Comprehensive inspections address all five key questions, and ask is the service safe, effective, caring, responsive and well-led? We will always carry out a comprehensive inspection of services that we have not yet inspected, or if a service has an overall rating of inadequate or requires improvement.

Follow up

We will inspect when we need to follow up on an area of concern. This could be a concern identified during an inspection that has resulted in enforcement action, or concerns that the public, staff or other stakeholders have raised with us.

These inspections do not usually look at all five key questions. They usually focus only on specific areas indicated by the information that triggers the inspection. Follow up inspections may be unannounced.

Inspecting urgent care in a complex changing landscape

We recognise that many providers of NHS 111, GP out-of-hours and urgent care services are collaborating with other organisations in formal and informal ways to deliver care. We want to make sure that services provide high-quality care, and that leadership and governance at all levels support this.
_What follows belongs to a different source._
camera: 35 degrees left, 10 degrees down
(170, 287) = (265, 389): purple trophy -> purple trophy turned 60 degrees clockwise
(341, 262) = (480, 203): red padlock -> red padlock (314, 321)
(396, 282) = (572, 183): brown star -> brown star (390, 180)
Our strengthened relationship management and monitoring will help us to understand where collaboration is happening and how this will affect what we inspect. We will reflect any collaborative working in your inspection report.
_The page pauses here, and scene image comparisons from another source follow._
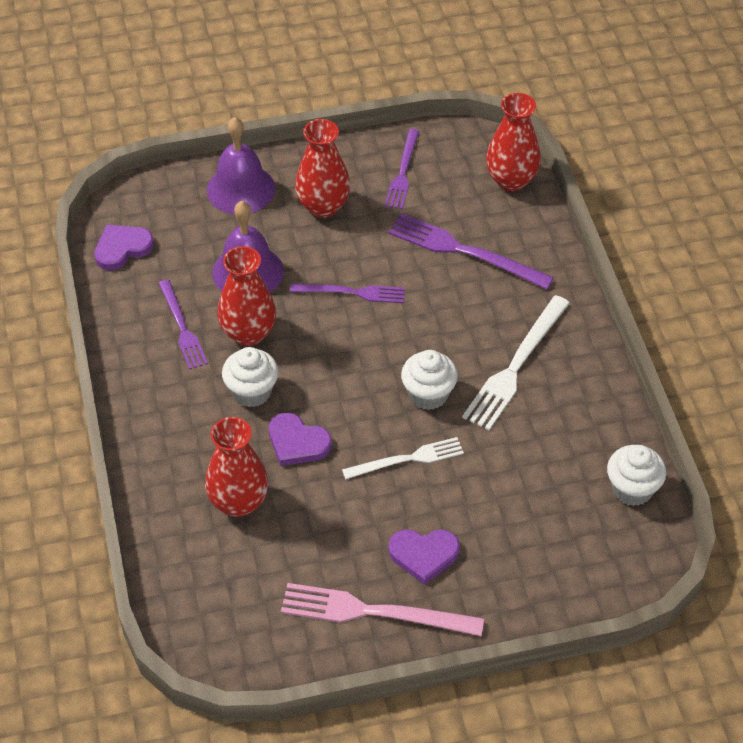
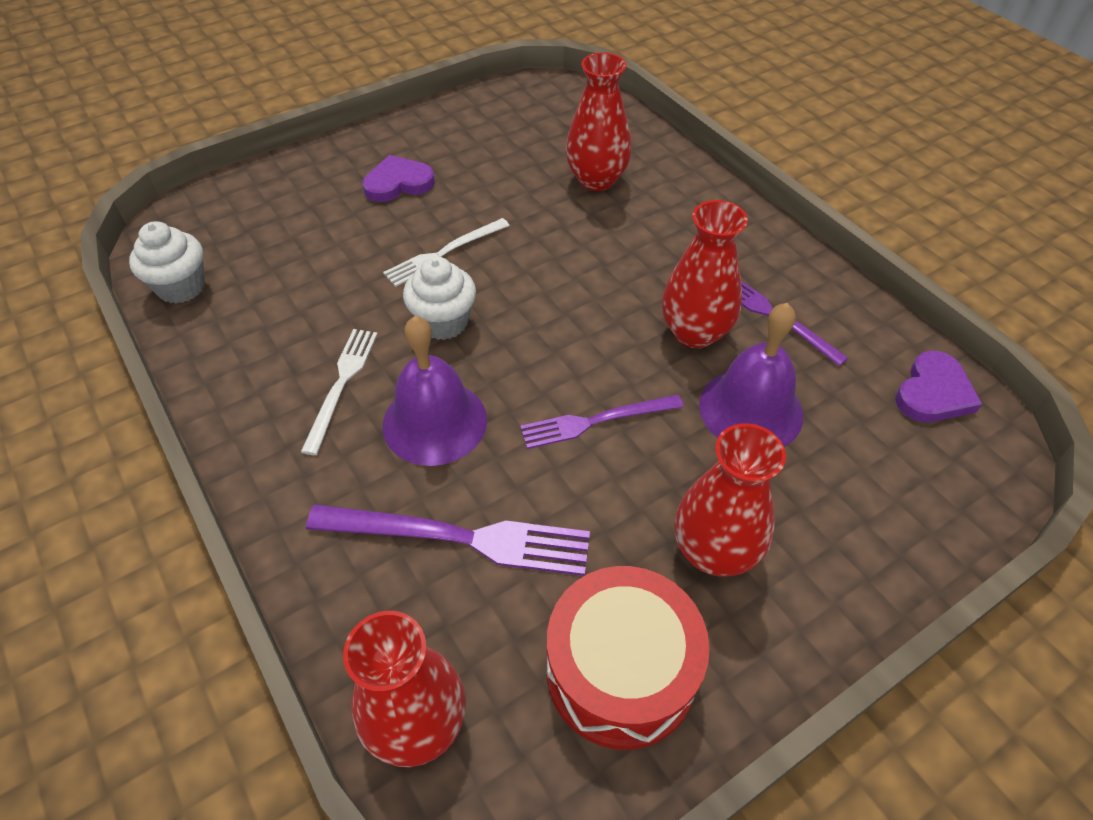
camera: 160 degrees right, 0 degrees up
(241, 189) = (857, 541): purple bell -> purple bell (435, 422)
(252, 392) = (647, 272): white cupcake -> none
(297, 442) = (569, 239): purple heart -> none
(374, 612) = (430, 137): pink fork -> none
(403, 172) = (620, 671): purple fork -> red drum
(516, 366) = (341, 384): white fork -> white fork, size x0.65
We will continue to work with providers and our partners to understand the new ways in which providers are delivering care so that we can continue to develop a responsive approach.

Inspecting complex providers

We know that NHS 111, GP out-of-hours and urgent care services can be provided by a range of different types of provider from different sectors across the care system, including both NHS trusts and independent providers. We are also aware that some of these providers deliver other types of service across more than one sector. We therefore try to align our inspections to be more efficient and to make the process simpler for you.

For example, some organisations may provide a combination of primary health care services, acute hospital services, mental health care, community health services and ambulance services, and may also run care homes. We will use teams of specialists to inspect each of these services. Also see how we rate services.

We aim to take a consistent approach to inspecting these services. Where NHS 111, GP out-of-hours and other urgent care services are provided directly by NHS trusts, we will follow our approach for inspecting NHS trusts. This is to ensure that we use a consistent inspection approach across the range of services that the trust provides. Our single assessment framework for healthcare services will support a consistent assessment of these services, regardless of who the provider is.

We will work closely with complex providers to tailor how we inspect their urgent care locations. This includes where a provider in the primary care sector is being sub-contracted to deliver urgent care services on behalf of a provider in a different sector. Our Primary Medical Services inspectors will work closely with inspectors across our different directorates, including our Hospitals inspectors, to plan and deliver a coordinated approach to inspection, rating and reporting. We will make clear which inspection approach we are following and will explain our regulatory decisions. Whichever approach we use, our focus will always be on the quality of care for the people using the services.